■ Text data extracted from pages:
--------------------
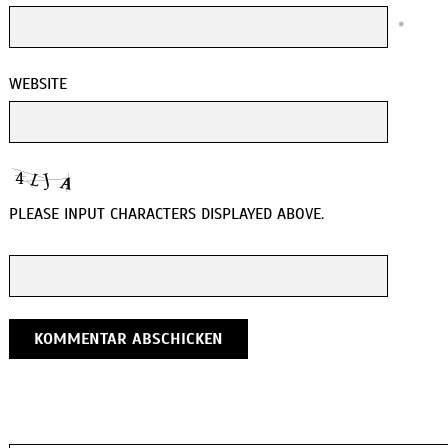
*
WEBSITE
PLEASE INPUT CHARACTERS DISPLAYED ABOVE.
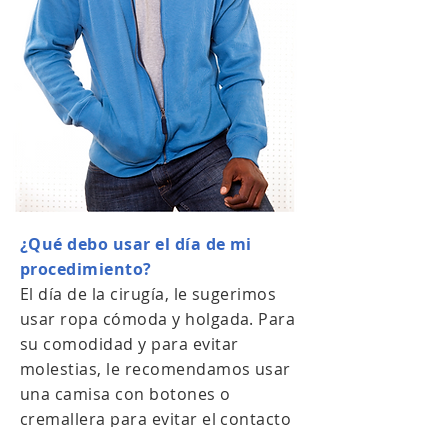
¿Qué debo usar el día de mi
procedimiento?
El día de la cirugía, le sugerimos
usar ropa cómoda y holgada. Para
su comodidad y para evitar
molestias, le recomendamos usar
una camisa con botones o
cremallera para evitar el contacto
con la cabeza después del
--------------------
■ TO-DO ITEM:
Write out the text of these records again with every "usar" changed to "llevar" and nothing else altered. Leave the pictures out of your answer.

■ EXERCISE ANSWER:
*
WEBSITE
PLEASE INPUT CHARACTERS DISPLAYED ABOVE.
¿Qué debo llevar el día de mi
procedimiento?
El día de la cirugía, le sugerimos
llevar ropa cómoda y holgada. Para
su comodidad y para evitar
molestias, le recomendamos llevar
una camisa con botones o
cremallera para evitar el contacto
con la cabeza después del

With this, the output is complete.